__Work required__
Below are some records; find each line that carries the word "população" and copy it.

************

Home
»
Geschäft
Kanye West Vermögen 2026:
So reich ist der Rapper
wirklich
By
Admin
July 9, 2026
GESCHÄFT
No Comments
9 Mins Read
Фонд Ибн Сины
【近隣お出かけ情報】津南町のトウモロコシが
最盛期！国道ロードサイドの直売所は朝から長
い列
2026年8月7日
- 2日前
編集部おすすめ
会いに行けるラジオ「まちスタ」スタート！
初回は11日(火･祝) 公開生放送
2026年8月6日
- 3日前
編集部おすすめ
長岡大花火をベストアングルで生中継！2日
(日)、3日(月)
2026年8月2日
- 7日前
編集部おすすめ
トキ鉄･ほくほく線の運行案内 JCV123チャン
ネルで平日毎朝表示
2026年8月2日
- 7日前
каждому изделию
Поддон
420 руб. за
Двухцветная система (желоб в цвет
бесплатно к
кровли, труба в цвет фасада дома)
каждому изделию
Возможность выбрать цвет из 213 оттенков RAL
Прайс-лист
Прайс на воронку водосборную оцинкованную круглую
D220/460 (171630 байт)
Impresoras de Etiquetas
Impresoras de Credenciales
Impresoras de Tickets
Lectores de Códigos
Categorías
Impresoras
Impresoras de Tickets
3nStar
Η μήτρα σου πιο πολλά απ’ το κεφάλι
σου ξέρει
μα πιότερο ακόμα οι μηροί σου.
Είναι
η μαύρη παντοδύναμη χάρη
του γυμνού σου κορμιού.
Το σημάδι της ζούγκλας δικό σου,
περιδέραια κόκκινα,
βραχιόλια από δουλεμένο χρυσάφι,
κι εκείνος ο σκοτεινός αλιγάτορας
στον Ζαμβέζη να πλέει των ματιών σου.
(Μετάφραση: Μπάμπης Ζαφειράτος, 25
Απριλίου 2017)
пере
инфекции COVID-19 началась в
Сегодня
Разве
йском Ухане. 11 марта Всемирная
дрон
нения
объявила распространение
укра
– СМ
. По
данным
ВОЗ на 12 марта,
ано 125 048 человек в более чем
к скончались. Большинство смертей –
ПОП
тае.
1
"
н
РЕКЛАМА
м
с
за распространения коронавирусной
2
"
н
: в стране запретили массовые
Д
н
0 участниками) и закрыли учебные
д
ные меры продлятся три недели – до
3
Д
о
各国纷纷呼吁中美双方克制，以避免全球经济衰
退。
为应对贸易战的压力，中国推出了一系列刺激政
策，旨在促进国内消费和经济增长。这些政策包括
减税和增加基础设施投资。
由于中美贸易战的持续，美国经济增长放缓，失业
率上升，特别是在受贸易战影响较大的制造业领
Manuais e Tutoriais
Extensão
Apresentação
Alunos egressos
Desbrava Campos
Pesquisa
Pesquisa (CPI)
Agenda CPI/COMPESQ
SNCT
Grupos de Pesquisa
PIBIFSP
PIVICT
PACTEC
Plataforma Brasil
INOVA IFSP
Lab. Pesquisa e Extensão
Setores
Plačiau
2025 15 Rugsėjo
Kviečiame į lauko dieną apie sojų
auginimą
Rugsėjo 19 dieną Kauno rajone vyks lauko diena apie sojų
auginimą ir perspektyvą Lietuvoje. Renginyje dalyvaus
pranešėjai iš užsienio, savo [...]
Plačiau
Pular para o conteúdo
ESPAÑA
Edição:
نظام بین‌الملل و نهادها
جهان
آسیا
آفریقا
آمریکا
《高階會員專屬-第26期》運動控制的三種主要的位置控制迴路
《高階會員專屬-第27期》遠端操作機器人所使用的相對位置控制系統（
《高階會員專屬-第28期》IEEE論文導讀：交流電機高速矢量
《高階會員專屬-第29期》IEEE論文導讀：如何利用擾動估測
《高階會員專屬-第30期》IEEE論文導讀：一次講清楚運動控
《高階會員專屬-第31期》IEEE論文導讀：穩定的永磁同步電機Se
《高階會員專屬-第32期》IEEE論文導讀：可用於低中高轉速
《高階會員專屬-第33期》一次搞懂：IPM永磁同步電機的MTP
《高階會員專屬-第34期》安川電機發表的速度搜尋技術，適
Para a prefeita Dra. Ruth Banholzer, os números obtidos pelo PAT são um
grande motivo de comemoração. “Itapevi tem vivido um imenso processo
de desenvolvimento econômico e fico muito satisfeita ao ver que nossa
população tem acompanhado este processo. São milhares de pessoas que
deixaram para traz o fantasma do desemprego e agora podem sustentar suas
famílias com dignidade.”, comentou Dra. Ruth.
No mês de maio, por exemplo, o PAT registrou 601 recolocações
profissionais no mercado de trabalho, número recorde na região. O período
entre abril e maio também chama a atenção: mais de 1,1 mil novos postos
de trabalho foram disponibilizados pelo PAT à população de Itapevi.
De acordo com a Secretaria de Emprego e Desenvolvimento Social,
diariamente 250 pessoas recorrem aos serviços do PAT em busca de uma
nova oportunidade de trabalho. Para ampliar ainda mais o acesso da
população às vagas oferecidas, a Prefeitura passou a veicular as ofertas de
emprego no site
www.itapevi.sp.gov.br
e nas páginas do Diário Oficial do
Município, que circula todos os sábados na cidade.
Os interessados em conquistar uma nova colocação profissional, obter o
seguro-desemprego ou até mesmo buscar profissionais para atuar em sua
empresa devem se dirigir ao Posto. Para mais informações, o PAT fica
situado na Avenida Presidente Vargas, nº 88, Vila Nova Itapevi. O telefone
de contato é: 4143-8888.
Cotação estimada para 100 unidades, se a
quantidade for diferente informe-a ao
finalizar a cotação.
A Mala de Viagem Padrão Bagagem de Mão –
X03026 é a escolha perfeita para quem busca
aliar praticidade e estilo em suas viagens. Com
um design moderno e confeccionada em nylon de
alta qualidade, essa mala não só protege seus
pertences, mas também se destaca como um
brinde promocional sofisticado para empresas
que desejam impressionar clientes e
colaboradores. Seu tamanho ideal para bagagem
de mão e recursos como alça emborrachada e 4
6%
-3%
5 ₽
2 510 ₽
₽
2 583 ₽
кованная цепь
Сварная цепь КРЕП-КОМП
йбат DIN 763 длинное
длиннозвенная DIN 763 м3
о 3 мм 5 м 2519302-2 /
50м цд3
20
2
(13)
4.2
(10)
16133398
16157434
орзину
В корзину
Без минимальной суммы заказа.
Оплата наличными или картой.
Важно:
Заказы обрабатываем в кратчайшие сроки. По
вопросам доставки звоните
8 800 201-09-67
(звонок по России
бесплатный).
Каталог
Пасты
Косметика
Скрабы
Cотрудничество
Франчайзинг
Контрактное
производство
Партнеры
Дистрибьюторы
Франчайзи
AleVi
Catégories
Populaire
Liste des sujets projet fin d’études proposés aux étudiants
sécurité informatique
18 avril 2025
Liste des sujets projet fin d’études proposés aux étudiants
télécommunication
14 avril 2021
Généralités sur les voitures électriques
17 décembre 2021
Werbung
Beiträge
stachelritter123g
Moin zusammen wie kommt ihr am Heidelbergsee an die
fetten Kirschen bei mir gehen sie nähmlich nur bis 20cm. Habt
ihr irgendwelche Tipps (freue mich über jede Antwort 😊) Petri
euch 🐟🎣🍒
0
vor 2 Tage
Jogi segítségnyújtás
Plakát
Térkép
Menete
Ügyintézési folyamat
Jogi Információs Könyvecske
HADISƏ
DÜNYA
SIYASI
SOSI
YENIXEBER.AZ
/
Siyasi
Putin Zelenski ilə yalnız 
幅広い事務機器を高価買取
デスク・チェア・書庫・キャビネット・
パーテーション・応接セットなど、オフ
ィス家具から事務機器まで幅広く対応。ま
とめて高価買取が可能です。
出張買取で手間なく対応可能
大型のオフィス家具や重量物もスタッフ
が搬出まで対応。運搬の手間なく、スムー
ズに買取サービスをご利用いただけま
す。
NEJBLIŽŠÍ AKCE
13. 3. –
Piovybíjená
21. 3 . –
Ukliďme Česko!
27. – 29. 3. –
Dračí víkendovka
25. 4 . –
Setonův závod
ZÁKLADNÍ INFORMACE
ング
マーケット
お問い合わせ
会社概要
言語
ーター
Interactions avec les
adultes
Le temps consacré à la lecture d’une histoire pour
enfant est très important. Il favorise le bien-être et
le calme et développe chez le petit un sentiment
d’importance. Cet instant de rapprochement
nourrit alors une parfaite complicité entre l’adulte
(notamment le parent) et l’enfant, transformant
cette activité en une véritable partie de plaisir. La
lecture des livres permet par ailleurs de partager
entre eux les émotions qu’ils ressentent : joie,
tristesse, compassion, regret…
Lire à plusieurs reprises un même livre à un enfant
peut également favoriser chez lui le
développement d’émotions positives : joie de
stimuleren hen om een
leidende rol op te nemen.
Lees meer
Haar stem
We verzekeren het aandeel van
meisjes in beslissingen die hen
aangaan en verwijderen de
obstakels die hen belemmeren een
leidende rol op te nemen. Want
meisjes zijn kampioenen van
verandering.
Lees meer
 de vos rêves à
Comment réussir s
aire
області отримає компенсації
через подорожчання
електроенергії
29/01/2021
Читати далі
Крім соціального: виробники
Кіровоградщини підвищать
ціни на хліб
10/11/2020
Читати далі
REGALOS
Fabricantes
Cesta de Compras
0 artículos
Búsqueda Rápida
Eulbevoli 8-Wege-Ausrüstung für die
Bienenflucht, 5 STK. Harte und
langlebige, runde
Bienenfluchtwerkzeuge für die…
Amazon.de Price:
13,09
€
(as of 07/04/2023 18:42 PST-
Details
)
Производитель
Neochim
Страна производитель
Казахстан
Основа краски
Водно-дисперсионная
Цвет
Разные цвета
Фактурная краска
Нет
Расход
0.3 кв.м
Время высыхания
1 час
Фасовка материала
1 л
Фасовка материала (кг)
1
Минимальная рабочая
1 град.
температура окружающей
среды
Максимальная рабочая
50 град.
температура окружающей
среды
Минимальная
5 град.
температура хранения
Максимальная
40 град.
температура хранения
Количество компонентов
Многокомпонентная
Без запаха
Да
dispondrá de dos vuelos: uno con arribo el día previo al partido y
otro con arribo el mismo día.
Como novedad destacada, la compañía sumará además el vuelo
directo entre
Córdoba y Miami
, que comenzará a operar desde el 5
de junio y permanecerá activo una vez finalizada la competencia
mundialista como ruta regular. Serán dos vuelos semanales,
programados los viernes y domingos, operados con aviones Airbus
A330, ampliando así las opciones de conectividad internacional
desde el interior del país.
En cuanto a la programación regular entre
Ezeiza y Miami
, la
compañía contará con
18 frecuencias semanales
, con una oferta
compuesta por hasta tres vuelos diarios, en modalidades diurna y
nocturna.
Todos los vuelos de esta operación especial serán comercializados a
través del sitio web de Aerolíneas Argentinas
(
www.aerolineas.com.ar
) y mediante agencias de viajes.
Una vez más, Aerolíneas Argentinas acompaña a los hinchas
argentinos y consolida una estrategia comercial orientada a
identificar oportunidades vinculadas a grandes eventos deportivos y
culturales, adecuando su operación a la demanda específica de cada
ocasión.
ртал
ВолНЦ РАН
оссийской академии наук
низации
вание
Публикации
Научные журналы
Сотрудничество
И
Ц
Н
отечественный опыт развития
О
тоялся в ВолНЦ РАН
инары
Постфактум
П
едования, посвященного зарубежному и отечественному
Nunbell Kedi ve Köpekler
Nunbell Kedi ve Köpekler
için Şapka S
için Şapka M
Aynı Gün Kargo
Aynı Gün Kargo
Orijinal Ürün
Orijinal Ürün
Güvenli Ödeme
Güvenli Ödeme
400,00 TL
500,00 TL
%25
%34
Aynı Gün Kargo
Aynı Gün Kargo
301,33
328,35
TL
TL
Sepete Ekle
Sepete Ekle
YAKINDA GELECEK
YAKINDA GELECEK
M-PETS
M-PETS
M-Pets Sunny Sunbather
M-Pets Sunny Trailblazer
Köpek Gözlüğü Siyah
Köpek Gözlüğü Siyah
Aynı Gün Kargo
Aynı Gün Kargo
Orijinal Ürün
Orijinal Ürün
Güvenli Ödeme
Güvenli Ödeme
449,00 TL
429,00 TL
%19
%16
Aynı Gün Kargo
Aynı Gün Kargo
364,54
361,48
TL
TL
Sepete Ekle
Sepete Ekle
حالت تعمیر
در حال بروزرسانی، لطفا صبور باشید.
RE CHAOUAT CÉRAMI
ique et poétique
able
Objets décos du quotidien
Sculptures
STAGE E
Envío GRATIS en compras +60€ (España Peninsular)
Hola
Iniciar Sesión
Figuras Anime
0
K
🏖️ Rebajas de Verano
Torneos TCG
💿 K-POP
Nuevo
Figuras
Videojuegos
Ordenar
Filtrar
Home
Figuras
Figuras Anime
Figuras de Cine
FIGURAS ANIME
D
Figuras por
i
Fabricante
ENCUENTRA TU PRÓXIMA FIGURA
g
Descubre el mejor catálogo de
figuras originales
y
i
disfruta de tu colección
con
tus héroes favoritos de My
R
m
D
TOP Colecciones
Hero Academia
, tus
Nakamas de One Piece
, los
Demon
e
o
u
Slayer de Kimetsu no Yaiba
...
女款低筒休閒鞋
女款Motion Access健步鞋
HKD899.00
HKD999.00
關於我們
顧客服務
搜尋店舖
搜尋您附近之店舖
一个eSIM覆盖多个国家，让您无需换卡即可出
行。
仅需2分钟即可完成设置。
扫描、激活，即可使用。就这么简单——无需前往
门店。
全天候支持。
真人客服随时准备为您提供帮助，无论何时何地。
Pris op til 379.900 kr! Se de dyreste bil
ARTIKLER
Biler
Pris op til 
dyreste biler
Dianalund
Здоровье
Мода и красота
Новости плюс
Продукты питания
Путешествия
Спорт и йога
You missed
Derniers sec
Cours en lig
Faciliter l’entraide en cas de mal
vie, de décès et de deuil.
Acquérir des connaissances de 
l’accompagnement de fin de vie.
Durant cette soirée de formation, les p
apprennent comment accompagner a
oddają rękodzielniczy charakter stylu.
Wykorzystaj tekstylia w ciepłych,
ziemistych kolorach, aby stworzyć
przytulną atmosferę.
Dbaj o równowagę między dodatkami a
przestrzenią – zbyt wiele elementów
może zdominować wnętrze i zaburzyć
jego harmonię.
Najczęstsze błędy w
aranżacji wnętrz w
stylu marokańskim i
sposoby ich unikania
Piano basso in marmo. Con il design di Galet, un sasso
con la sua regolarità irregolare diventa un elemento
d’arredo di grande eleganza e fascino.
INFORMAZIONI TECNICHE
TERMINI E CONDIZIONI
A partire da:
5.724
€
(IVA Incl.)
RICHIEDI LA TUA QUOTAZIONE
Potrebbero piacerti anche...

************

__Answer to this problem__
população tem acompanhado este processo. São milhares de pessoas que
de trabalho foram disponibilizados pelo PAT à população de Itapevi.
população às vagas oferecidas, a Prefeitura passou a veicular as ofertas de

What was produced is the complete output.